Water and elephants: Two new books you should read

Two important new books by anthropologists working in Aotearoa/New Zealand have been published this month.

Tupuna Awa: People and Politics of the Waikato River, by Marama Muru-Lanning, examines how changing discourse around the Waikato River affects the relationships between the Crown, commercial operators like Mighty River Power, and the people of the region for whom it is a ‘Tupuna Awa’, a river ancestor.

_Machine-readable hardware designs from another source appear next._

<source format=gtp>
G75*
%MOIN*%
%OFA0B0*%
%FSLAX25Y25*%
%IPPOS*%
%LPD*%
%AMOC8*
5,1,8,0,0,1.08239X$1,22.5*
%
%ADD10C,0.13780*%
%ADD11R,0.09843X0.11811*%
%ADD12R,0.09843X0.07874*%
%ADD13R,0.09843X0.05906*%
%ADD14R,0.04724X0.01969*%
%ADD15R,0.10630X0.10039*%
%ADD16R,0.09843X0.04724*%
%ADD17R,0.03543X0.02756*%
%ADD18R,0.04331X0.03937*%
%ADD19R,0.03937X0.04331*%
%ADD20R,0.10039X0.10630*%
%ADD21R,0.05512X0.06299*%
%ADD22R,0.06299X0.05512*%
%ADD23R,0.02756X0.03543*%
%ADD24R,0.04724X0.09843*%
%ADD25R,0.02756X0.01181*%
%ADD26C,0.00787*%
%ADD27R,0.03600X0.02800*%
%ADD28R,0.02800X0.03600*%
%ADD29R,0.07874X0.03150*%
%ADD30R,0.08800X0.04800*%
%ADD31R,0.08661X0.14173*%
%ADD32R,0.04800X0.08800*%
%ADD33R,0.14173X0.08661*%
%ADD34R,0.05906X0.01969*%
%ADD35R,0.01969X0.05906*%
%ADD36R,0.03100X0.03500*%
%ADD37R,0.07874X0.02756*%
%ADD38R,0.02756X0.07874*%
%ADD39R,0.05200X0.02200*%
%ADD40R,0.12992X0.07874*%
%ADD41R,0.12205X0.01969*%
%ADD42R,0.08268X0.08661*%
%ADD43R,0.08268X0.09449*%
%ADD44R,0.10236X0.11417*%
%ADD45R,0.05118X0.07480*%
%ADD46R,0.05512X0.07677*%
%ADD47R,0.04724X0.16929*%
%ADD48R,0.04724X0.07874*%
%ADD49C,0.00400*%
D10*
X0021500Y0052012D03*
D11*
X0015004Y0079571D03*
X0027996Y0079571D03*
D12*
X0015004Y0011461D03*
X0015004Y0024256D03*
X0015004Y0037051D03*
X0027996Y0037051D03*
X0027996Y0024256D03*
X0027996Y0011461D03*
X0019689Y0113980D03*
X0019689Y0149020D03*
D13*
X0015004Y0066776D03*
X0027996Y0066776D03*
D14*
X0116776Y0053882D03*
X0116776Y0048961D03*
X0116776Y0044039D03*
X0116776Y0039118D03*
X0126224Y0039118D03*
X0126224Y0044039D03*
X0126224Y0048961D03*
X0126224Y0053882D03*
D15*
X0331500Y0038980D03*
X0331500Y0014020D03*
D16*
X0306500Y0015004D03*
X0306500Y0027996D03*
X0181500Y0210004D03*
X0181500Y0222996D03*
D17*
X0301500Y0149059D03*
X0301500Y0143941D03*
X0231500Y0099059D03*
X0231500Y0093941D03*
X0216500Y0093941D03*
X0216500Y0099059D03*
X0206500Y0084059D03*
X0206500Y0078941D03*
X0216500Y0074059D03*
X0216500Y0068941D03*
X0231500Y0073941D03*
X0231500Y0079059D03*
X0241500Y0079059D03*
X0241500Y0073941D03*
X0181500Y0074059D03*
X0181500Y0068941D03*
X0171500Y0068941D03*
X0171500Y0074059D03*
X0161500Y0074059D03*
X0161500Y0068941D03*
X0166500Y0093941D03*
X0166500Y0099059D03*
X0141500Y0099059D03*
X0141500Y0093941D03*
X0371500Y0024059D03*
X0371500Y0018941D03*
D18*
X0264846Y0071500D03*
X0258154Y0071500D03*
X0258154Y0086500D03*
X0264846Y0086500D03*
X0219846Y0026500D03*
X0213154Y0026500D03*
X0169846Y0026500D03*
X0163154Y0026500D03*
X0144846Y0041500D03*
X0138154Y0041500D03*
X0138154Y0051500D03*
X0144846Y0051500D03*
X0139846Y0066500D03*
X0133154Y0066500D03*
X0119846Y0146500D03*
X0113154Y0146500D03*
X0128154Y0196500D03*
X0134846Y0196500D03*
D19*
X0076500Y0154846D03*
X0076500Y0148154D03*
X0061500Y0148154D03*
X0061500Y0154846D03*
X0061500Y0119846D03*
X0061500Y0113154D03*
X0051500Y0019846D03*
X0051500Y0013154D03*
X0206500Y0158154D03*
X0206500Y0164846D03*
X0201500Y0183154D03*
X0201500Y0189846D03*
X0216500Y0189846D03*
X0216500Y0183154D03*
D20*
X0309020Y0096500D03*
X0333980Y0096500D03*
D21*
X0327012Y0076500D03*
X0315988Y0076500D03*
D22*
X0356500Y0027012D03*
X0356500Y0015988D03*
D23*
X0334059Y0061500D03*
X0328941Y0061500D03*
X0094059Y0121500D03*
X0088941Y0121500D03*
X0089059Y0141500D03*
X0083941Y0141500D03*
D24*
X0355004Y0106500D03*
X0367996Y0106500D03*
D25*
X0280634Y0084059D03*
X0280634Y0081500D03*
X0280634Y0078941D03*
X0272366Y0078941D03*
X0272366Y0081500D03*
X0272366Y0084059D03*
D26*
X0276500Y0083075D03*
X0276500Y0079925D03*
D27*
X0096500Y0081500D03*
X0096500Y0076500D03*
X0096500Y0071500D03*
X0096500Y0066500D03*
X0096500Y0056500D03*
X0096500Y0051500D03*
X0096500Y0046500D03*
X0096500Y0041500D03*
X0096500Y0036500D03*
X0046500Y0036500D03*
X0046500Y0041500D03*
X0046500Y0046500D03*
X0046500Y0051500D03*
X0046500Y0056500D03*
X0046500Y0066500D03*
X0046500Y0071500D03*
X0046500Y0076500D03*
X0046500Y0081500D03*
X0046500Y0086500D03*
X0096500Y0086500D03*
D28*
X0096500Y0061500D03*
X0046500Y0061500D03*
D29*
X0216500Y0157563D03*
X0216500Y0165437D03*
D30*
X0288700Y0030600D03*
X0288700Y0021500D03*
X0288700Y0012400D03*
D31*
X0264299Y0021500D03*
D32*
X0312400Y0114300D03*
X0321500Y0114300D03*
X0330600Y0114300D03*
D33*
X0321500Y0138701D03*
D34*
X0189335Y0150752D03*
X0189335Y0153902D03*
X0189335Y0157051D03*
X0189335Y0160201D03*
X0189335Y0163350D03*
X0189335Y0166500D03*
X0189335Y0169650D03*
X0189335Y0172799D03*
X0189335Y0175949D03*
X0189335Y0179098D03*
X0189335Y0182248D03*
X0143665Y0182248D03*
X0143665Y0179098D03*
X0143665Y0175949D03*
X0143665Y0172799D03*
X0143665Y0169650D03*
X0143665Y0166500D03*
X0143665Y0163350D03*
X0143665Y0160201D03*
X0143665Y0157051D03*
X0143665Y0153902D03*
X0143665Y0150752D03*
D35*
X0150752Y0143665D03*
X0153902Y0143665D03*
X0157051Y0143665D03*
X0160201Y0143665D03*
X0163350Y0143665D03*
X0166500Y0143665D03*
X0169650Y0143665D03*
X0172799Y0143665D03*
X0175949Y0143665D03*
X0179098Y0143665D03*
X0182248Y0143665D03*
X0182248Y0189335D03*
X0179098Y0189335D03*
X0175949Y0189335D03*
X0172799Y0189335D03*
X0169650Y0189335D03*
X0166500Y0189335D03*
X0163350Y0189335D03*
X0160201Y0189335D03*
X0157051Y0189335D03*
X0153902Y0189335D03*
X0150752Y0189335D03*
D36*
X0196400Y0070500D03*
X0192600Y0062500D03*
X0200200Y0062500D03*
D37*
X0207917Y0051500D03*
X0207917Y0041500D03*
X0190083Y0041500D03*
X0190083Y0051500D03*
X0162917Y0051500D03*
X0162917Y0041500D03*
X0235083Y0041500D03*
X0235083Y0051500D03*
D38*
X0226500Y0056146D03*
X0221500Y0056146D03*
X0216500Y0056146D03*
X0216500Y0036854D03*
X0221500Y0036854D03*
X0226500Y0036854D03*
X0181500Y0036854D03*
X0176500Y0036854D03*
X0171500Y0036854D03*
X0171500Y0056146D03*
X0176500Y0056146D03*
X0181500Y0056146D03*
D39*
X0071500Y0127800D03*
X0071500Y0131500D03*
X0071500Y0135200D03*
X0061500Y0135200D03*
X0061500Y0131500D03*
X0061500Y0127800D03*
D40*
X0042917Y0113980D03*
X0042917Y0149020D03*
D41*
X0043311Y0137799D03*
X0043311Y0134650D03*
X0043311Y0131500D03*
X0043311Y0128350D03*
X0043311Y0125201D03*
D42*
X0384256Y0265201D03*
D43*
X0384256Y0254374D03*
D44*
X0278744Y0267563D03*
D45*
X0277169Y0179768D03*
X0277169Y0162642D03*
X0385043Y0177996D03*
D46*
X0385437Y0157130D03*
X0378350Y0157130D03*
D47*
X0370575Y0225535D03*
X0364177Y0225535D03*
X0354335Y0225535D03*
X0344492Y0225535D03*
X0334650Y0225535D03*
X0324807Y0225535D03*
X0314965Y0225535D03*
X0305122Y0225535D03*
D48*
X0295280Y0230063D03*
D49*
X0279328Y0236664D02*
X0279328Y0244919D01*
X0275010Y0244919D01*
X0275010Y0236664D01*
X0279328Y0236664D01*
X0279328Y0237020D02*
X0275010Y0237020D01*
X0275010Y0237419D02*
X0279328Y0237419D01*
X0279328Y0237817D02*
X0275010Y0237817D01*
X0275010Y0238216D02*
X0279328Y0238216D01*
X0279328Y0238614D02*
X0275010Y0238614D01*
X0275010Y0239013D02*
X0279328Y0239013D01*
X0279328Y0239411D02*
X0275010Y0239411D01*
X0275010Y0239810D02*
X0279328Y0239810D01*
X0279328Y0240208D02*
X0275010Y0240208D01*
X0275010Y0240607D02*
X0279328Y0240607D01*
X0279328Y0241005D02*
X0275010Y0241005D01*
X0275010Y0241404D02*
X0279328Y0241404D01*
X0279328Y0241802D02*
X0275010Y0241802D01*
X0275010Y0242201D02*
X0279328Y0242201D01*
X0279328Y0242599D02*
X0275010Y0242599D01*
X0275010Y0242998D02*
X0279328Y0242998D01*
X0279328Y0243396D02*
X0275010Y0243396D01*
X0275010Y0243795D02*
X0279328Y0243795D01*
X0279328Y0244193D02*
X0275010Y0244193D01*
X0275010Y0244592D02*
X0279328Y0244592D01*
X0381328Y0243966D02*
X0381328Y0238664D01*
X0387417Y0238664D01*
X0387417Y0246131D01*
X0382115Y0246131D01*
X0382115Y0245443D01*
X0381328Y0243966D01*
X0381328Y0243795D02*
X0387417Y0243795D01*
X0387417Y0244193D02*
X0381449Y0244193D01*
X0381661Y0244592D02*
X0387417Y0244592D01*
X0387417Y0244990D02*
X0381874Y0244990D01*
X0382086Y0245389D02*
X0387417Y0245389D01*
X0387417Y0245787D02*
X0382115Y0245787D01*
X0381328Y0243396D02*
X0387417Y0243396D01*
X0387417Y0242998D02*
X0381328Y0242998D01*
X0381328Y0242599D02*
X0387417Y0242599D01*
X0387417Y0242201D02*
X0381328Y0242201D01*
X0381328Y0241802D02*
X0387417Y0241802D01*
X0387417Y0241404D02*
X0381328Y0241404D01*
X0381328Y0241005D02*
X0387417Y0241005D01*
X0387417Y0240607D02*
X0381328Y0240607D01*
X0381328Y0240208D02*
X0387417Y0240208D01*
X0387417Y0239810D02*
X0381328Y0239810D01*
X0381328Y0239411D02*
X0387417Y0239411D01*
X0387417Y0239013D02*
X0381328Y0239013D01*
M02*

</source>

‘We have always owned the water . . . we have never ceded our mana over the river to anyone’, King Tuheitia asserted in 2012. Prime Minister John Key disagreed: ‘King Tuheitia’s claim that Māori have always owned New Zealand’s water is just plain wrong’. So who does own the water in New Zealand – if anyone – and why does it matter?
 
Offering some human context around that fraught question, Tupuna Awa looks at the people and politics of the Waikato River. Marama Muru-Lanning introduces us to the way Māori of the region, the Crown and Mighty River Power have talked about water, ownership, stakeholders, guardianship and the river. Those conversations culminated in 2009 with a Deed of Settlement signed by Waikato-Tainui and the Crown that established a new co-governance structure for the Waikato River. By examining debates over water, Muru-Lanning provides a powerful lens into modern iwi politics and contests for power between Māori and the State.

Tupuna Awa is published by Auckland University Press.

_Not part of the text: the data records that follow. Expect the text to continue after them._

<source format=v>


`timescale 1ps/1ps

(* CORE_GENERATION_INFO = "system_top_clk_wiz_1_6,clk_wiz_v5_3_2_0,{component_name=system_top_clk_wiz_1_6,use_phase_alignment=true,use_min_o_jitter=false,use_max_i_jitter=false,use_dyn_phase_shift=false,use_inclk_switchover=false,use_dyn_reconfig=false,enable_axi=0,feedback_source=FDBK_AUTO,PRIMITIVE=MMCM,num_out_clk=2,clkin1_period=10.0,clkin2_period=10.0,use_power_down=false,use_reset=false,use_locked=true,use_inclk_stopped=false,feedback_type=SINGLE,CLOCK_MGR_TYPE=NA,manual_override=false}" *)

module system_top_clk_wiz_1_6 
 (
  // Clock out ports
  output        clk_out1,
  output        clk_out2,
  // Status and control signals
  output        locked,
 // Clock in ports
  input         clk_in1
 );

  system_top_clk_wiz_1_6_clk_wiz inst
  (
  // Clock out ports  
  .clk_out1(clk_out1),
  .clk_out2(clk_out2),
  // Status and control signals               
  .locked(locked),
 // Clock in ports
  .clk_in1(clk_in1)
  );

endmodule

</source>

Conflict, Negotiation, and Coexistence: Rethinking Human-Elephant Relations in South Asia is a collection edited by Piers Locke and Jane Buckingham. Arising from an international symposium Piers Locke convened in 2013, this book brings anthropologists, biologists, ecologists, geographers, historians, political scientists, and Sanskrit literature specialists into conversation with each other to explore humans, elephants, and environments in South Asia from the multispecies, interdisciplinary perspective of ethnoelephantology.

Numerous and often contrasting are the ways in which elephants have been regarded by humans across millennia. Today, with reduced forest cover, human population expansion, and increasing industrialization, interaction between the two species is unavoidable and conflict is not mere happenstance. What, then, is the future of this relationship?

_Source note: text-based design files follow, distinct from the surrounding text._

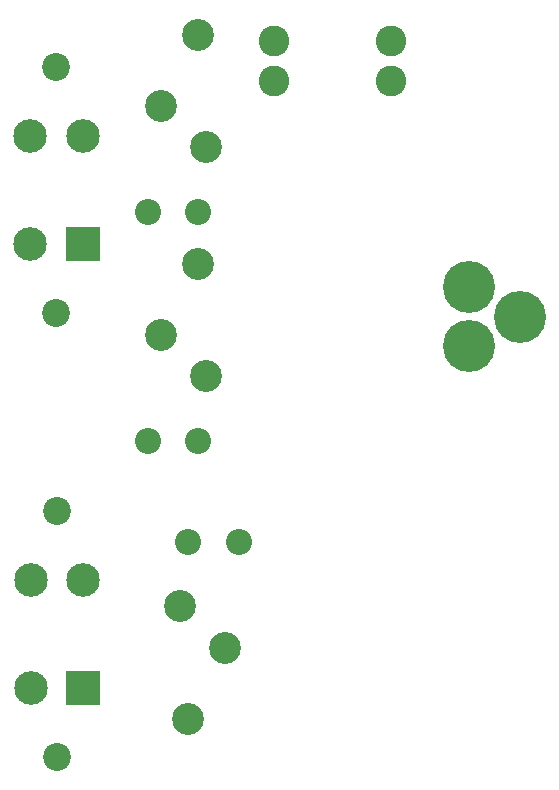
<source format=gts>
%FSLAX23Y23*%
%MOIN*%
%SFA1B1*%

%IPPOS*%
%ADD14C,0.111940*%
%ADD15R,0.111940X0.111940*%
%ADD16C,0.093040*%
%ADD17C,0.106420*%
%ADD18C,0.086740*%
%ADD19C,0.173350*%
%ADD20C,0.102490*%
%LNshift_relays-1*%
%LPD*%
G54D14*
X1720Y1393D03*
X1545D03*
Y1034D03*
X1543Y2514D03*
Y2873D03*
X1718D03*
G54D15*
X1720Y1034D03*
X1718Y2514D03*
G54D16*
X1632Y1624D03*
Y803D03*
X1630Y2283D03*
Y3103D03*
G54D17*
X2068Y932D03*
X2043Y1306D03*
X2192Y1168D03*
X1980Y2211D03*
X2129Y2073D03*
X2104Y2447D03*
X1980Y2975D03*
X2129Y2837D03*
X2104Y3211D03*
G54D18*
X2238Y1522D03*
X2068D03*
X2104Y1857D03*
X1935D03*
X2104Y2621D03*
X1935D03*
G54D19*
X3005Y2371D03*
X3176Y2272D03*
X3005Y2174D03*
G54D20*
X2355Y3190D03*
X2746D03*
X2355Y3056D03*
X2746D03*
M02*
</source>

In South Asia, human-elephant relationships resonate with cultural significance. From the importance of elephants in ancient texts to the role of mahouts over centuries, from discussions on de-extinction to accounts of intimate companionship, the essays in this book reveal the various dynamics of the relationship between two intelligent social mammals. Eschewing such binaries as human and animal or nature and culture, the essays present elephants as subjective agents who think, feel, and emote.

Conflict, Negotiation, and Coexistence underscores the fact that we cannot understand elephant habitat and behaviour in isolation from the humans that help configure it. Significantly, nor can we understand human political, economic, and social life without the elephants that shape and share the world with them.

Conflict, Negotiation, and Coexistence is published by Oxford University Press and you can read a short article about the book by the editors on the OUP blog.